I admit it: I count “likes” on Facebook. I wait with bated breath for that little red number to pop up at the top of my screen. Merry Christmas, schmuck! SOMEONE, SOMEWHERE likes what I have to say and WANTS to respond!
SHIT.
No they don’t. Like the last kid picked at Dodge Ball, the numbers show that these are responses to some other person’s post. Someone else garnering the Likes and Shares that I crave like chocolate.
“WHY?!,” I cry to the social media gods. “Am I not witty enough? Not insightful enough? ARE YOU NOT ENTERTAINED?!?! ”
I want “Liked.” I want winked at. I want followed, tweeted, tagged, pinned, poked, tumbled and shared. If you didn’t know me, you’d think I wanted laid. Hell, that’s easy. I just want to be KNOWN.
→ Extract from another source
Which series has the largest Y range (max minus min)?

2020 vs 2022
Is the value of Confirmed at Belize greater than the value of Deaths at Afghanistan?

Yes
When you think of social media darlings, I want you to think of me. I want to start the Cat Meme known through out the world. I want my witticisms to cut through walls like a laser. I want my twitters to tweet loud and long I want the contents of my cybersoul pinned to my shirt sleeve. I WANT to be VIRAL. I want to know that when I look into a mirror, someone is looking back who everybody KNOWS.
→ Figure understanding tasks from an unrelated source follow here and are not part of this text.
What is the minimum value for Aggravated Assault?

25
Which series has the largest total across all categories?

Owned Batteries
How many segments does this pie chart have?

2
Not remembered. I don’t care about remembered. Etching myself into memory takes work. Take repetition and time. Takes doing a lot of little things like listening, conversing, spending time with people who might actually want to spend time with me. It’s slow. It’s tedious. Far easier to be known and Googled later.
I just want to be known, now, in the click of a send button. I don’t really care if I am loved. I just want to be “Liked.”